Last week, the FreshGrass Foundation posted an update on its website that it will pause their 2026 season to reassess the festival and make next year's "the best one yet."

The annual bluegrass/folk has been held over three days in the fall on the campus of Massachusetts Museum of Contemporary Art. 

According to an email to iBerkshires, the Mass MoCA and FreshGrass made the decision together.

FreshGrass's  Chief Operating Officer Adam Kirr said the festival will still have a presence in North Adams with singular performances at Studio 9, at the Porches Inn.

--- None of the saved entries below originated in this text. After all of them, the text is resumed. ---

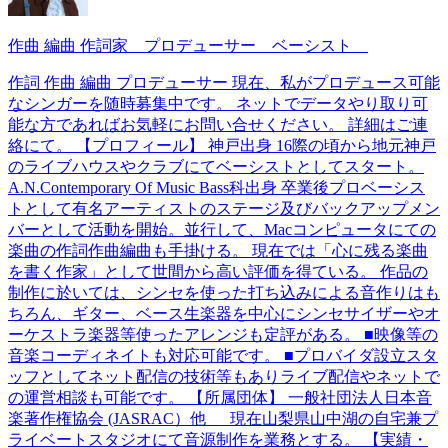
作曲 編曲 作詞家 プロデューサー ベーシスト
作詞 作曲 編曲 プロデューサー 現在、私がプロデュース可能
なシンガーを随時募集中です。 ネットでデータやり取り可
能な方であればお気軽にお問い合せください。 詳細はご連
絡にて。 【プロフィール】 神戸出身 16際の頃から地元神戸
のライブハウスやクラブにてベーシストとしてスタート。
A.N.Contemporary Of Music Bass科出身 卒業後プロベーシス
トとして有名アーティストのステージ及びバックアップメン
バーとして活動を開始。並行して、Macコンピュータにての
楽曲の作詞作曲編曲も手掛ける。 現在では「心に残る楽曲
を書く作家」として世間から高い評価を得ている。 作品の
制作に於いては、シンセを使った打ち込みによる音作りはも
ちろん、ギター、ベース生楽器を中心にシンセサイザーやオ
ーケストラ楽器等使ったアレンジも定評がある。 ■映像等の
音楽コーディネイトも対応可能です。 ■プロバイダ設立スタ
ッフとしてネット配信の技術等もありライブ配信やネットで
の運営相談も可能です。 【所属団体】 一般社団法人日本音
楽著作権協会 (JASRAC）他 現在山梨県山中湖の自宅兼プ
ライベートスタジオにて音源制作を業務とする。 【実績・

"FreshGrass remains invested and calls North Adams our home. In fact, we just opened a new facility on the Porches Inn campus called the FreshGrass Annex, which will be used to house artists during our programs hosted by the FreshGrass Institute," he wrote. "FreshGrass will continue to host performances, open mics, workshops, camps, and other events at Studio 9 on the Porches Inn campus as well as work with Mass MoCA and possibly other venues on great performances."

The three-day event has drawn thousands to the North Adams since 2010. A second festival was established in 2021 in Bentonville, Ark., but it concluded its run last year.

The FreshGrass Foundation is a 501(c)3 nonprofit partners "with world-class institutions to bring innovative performing arts experiences to life," according to its website.

The festival is set to return Sept. 24 to 26, 2027, with tickets going on sale this September.

 


The announcement comes a week after Williamstown Theatre Festival announced they will not be staging any events this summer.